According to the official corporate ‘blurb’, our state forest manager, Forestry Corporation (FC), claims, among other things, to produce sustainable hardwood timber from native forests.

This message has long been projected by the industry, but what does it really mean by “sustainable”? Certainly, their hardwood operations in state forests fail to sustain biodiversity, despite their being responsible for managing a million hectares of NSW’s state forests for conservation.

The term managing in this case is fairly loose, and essentially means they no longer plan to log those forests. There is no physical management of any note, such as weed or feral animal control, so much of that million-hectare estate is currently clogged with exotic weeds.

Is the hardwood division economically sustainable? Again, with that division recording multi-million-dollar losses annually for the last 20 years, the answer again has to be no.

Is the quantity of timber supplied sustainable? In that respect the industry’s record over the past 230 years is abysmal.

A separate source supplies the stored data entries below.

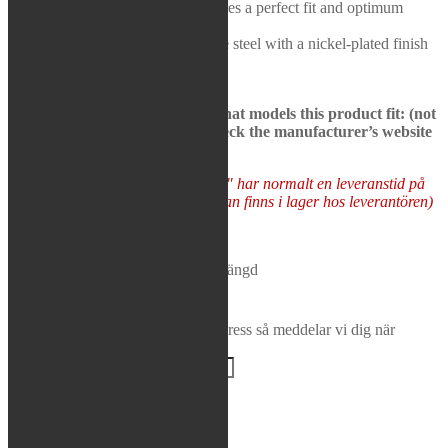
Tru-Flo stamping process ensures a perfect fit and optimum
Rea / Demo / Begagnat
performance
Nyheter
Constructed of strong 19-gauge steel with a nickel-plated finish
See bikes in description to see what models this product fit: (not
all models may be presented, check the manufacturer’s website
to be sure)
Varor som "Tas hem på besällning" har normalt en leveranstid på
5-10 arbetsdagar (förutsatt att varan finns i lager hos leverantören)
Tas hem på beställning
FMF - Gold Series Fatty™ Pipe mängd
Lägg i varukorg
Bevaka produkt
Ange din e-postadress så meddelar vi dig när
produkten finns i lager igen!
BEVAKA
Varumärke:
FMF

It took only 50 years to drive the majestic Red Cedar to virtual extinction, then another 50 years to do likewise to the iconic Hoop Pine, using them for box wood, and they were only saved from further exploitation by the development of cardboard cartons and plastic crates.

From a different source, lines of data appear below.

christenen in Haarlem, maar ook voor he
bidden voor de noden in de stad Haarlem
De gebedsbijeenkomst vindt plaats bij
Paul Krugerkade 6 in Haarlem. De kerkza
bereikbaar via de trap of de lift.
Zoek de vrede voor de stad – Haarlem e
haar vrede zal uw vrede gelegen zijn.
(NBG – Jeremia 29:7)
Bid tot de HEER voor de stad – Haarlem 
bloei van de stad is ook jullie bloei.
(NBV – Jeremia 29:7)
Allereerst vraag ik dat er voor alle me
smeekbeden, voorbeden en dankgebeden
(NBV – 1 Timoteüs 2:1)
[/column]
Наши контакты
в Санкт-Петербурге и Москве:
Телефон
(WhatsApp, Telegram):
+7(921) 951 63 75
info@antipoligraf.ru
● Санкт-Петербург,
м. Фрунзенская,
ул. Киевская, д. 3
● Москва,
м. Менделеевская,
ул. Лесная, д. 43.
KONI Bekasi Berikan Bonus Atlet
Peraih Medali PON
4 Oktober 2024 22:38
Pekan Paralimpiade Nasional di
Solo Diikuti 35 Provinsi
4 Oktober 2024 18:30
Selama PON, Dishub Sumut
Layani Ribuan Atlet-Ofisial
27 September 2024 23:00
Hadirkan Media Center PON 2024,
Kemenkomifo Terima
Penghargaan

 At Gibberagee State Forest, where the government is currently allowing FC to log koala feed trees by the hundreds, the harvest plan’s estimated yield makes for interesting reading.

 From the 325 hectares of available forest, FC expects to harvest a mere 1,118m³ of high-quality large sawlogs; 956m³ of high-quality small sawlogs, and  31m³ of “poles, piles, and girders. However, by far the largest component of the expected yield is 1,388m³ described as “low-quality salvage”. I imagine that’s wood which is only good for woodchip or burning to generate electricity.

Over the decades log sizes have progressively decreased and for small logs today, 15cm diameter at the small end, less than 30% of that wood is salvaged.

 Native forest logging has never been sustainable, and it’s time to put an end to it.

 

-        John Edwards

Published in the "Voices for the Earth" column in The Clarence Valley Independent  21st June 2023 under the title "Unsustainable Wood".

 

Wednesday, 14 December 2016

LOGGING LAWS IN NSW STATE FORESTS MUST BE ENFORCED



In a recent media release the North East Forest Alliance (NEFA) called on the state government to restore the rights of the public to take the Forestry Corporation to court in order to enforce environmental laws.

“If the Baird Government refuses to enforce the logging rules, then let us do it,” said NEFA spokesperson Dailan Pugh.

“For years we have been finding the same sorts of logging offences, time after time.  The Forestry Corporation are being allowed to flout environmental laws with impunity.  The Environmental Protection Authority’s (EPAs) lax regulation is clearly not working. “

Mr Pugh referred to breaches NEFA had identified in the forests of the North Coast and the slowness of the EPA in responding to its breach  reports.

He said NEFA ‘s audits showed that environmental laws were being broken constantly and pointed out that, as 20,000 hectares of NSW’s public forests are logged every year, both the scale of the breaches and the damage from them is immense.

In 1998 the public’s right to take the Forestry authority to court was removed with the promise that the EPA would take over regulating and policing the Forestry authority. According to Mr Pugh the EPA has been a dismal failure.

The failure of the EPA to enforce the environmental regulations is leading to destruction of old growth trees, damage to waterways, and failure to protect the habitat of koalas and other threatened species.

A major concern is the failure to protect tree hollows.  NEFA particularly has fears for the future of 70 species (28%) of vertebrates that depend on tree hollows in northern NSW as well as numerous species, such as koalas, which prefer to feed on older trees.

It points out that a eucalypt takes 120-180 years to develop hollows and more than 220 years to develop the large hollows needed for large animals.  This means that large old growth trees are priceless treasures.

Is it lack of will or lack of resources which has made the EPA a “dismal failure” in enforcing environmental regulations in our forests?  There’s an urgent need for a change.